Family-produced Fish Sauce in Phú Quoc, Vietnam
One of nearly 800,000 refugees who settled in America following the Vietnam War, Cuong Pham was shocked and dismayed to find that Vietnamese fish sauce, or nuoc mam, the funky, fermented mother sauce of his homeland, was nowhere to be found. Many Vietnamese families traditionally made their own, salting and fermenting wild-caught black anchovies. Pham, who arrived in California in 1979, traces his earliest memories of the stuff to the island of Phú Quoc, where his uncle once owned a fish sauce factory. The island is known for the anchovies that thrive in its surrounding waters and for the nuoc mam made in its many small villages.
When Pham returned to Phú Quoc in 2005 to visit a friend’s fish sauce operation, he smuggled a bottle back to the U.S. for his mother, who, upon tasting it, began to weep with joy. Nobody at the time was exporting a high-quality Vietnamese product like this to America, and Pham saw an opportunity. In 2006, he did what any dutiful son would do. He left his lucrative Silicon Valley job to buy his friend’s barrel house and launch what would ultimately become the most widely known fish sauce brand in America: Red Boat.
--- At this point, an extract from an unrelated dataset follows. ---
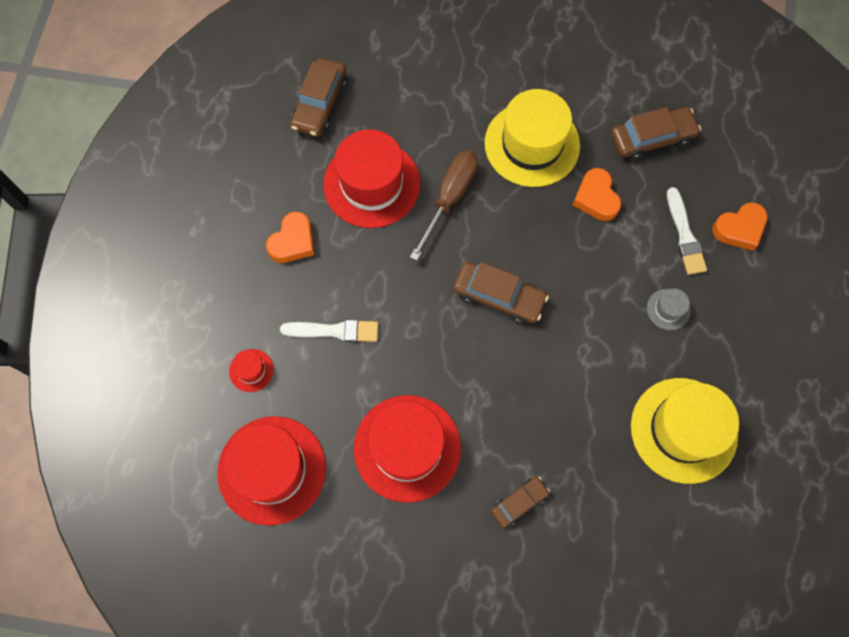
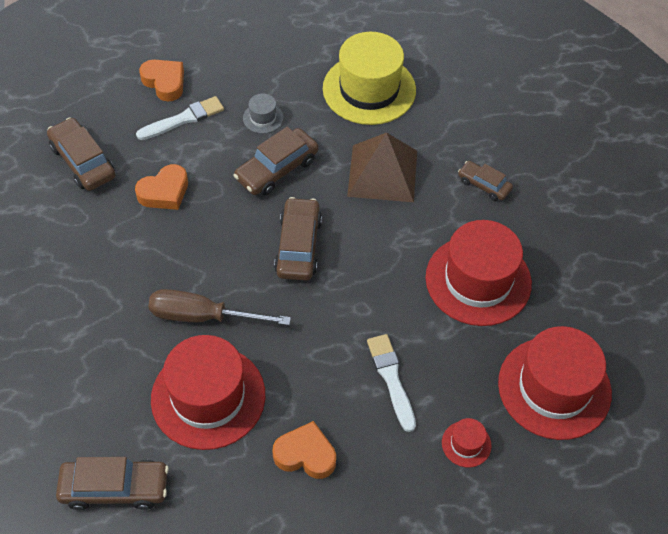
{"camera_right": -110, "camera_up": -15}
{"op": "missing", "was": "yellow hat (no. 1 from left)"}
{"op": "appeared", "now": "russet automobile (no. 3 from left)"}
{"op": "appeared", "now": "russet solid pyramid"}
Most commercial producers in Vietnam use MSG and other additives to boost the flavor of diluted second or third pressings, or purchase bycatch to increase their yields. Additionally, some foreign businessmen have been caught buying bulk anchovies from other regions and passing them off as being from Phú Quoc, which received a Protected Designation of Origin status in 2012. Pham, however, sought to honor the methods of the small families, but on a scale that would make the product available to a global audience. The fishermen who operate his company’s crimson boats salt the haul on board, then transfer it immediately to barrels to ferment. Only the first presses are tapped for sauce and blended for bottling.
“What inspires me is getting Phú Quoc back on the map,” says Pham, who sees his work at Red Boat as both a return to tradition and a means of giving Vietnamese foodways a more prominent position on the global stage. But for all the acclaim that Pham has received, the greatest success has been giving his mother and other Vietnamese expats back the pungent, tangy taste of their youth.
“Nobody at the time was exporting high-quality Vietnamese fish sauce like this to America.”
As it ages, fish sauce takes on a dark, caramelbrown color; this young tasting sample was taken from Red Boat’s vermilion barrels.